[Start of section]
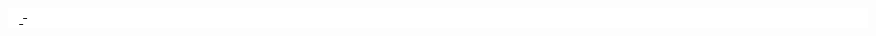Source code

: <p><em>&nbsp;</em><strong>&nbsp;</strong><em>&nbsp;</em><span style="text-decoration:underline">&nbsp;</span><span style="text-decoration:line-through">&nbsp;</span></p>
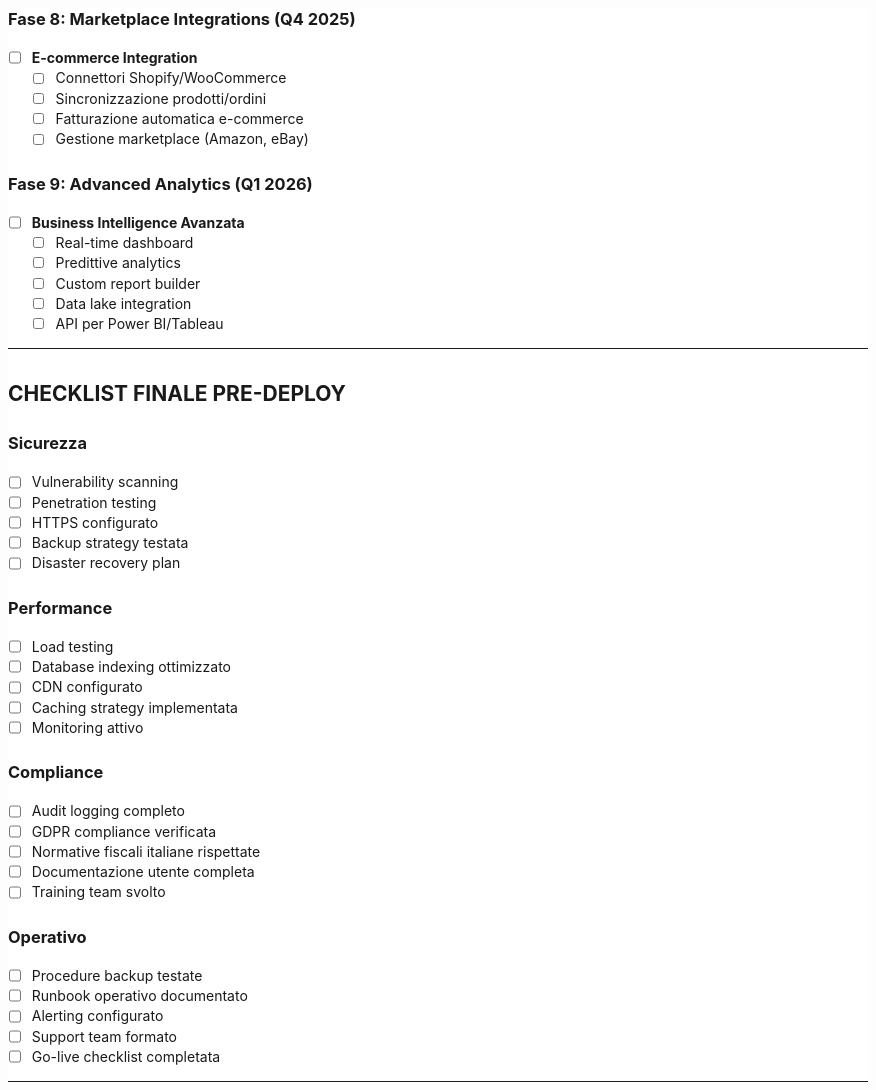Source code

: ### Fase 8: Marketplace Integrations (Q4 2025)
- [ ] **E-commerce Integration**
  - [ ] Connettori Shopify/WooCommerce
  - [ ] Sincronizzazione prodotti/ordini
  - [ ] Fatturazione automatica e-commerce
  - [ ] Gestione marketplace (Amazon, eBay)

### Fase 9: Advanced Analytics (Q1 2026)
- [ ] **Business Intelligence Avanzata**
  - [ ] Real-time dashboard
  - [ ] Predittive analytics
  - [ ] Custom report builder
  - [ ] Data lake integration
  - [ ] API per Power BI/Tableau

---

## CHECKLIST FINALE PRE-DEPLOY

### Sicurezza
- [ ] Vulnerability scanning
- [ ] Penetration testing
- [ ] HTTPS configurato
- [ ] Backup strategy testata
- [ ] Disaster recovery plan

### Performance
- [ ] Load testing
- [ ] Database indexing ottimizzato
- [ ] CDN configurato
- [ ] Caching strategy implementata
- [ ] Monitoring attivo

### Compliance
- [ ] Audit logging completo
- [ ] GDPR compliance verificata
- [ ] Normative fiscali italiane rispettate
- [ ] Documentazione utente completa
- [ ] Training team svolto

### Operativo
- [ ] Procedure backup testate
- [ ] Runbook operativo documentato
- [ ] Alerting configurato
- [ ] Support team formato
- [ ] Go-live checklist completata

---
[End of section]
Activity →
Copy out these lines exactly as they appear, but leave the pictures out of your answer.

Solution to the exercise →
Source code

: <p><em>&nbsp;</em><strong>&nbsp;</strong><em>&nbsp;</em><span style="text-decoration:underline">&nbsp;</span><span style="text-decoration:line-through">&nbsp;</span></p>
Source code

: ### Fase 8: Marketplace Integrations (Q4 2025)
- [ ] **E-commerce Integration**
  - [ ] Connettori Shopify/WooCommerce
  - [ ] Sincronizzazione prodotti/ordini
  - [ ] Fatturazione automatica e-commerce
  - [ ] Gestione marketplace (Amazon, eBay)

### Fase 9: Advanced Analytics (Q1 2026)
- [ ] **Business Intelligence Avanzata**
  - [ ] Real-time dashboard
  - [ ] Predittive analytics
  - [ ] Custom report builder
  - [ ] Data lake integration
  - [ ] API per Power BI/Tableau

---

## CHECKLIST FINALE PRE-DEPLOY

### Sicurezza
- [ ] Vulnerability scanning
- [ ] Penetration testing
- [ ] HTTPS configurato
- [ ] Backup strategy testata
- [ ] Disaster recovery plan

### Performance
- [ ] Load testing
- [ ] Database indexing ottimizzato
- [ ] CDN configurato
- [ ] Caching strategy implementata
- [ ] Monitoring attivo

### Compliance
- [ ] Audit logging completo
- [ ] GDPR compliance verificata
- [ ] Normative fiscali italiane rispettate
- [ ] Documentazione utente completa
- [ ] Training team svolto

### Operativo
- [ ] Procedure backup testate
- [ ] Runbook operativo documentato
- [ ] Alerting configurato
- [ ] Support team formato
- [ ] Go-live checklist completata

---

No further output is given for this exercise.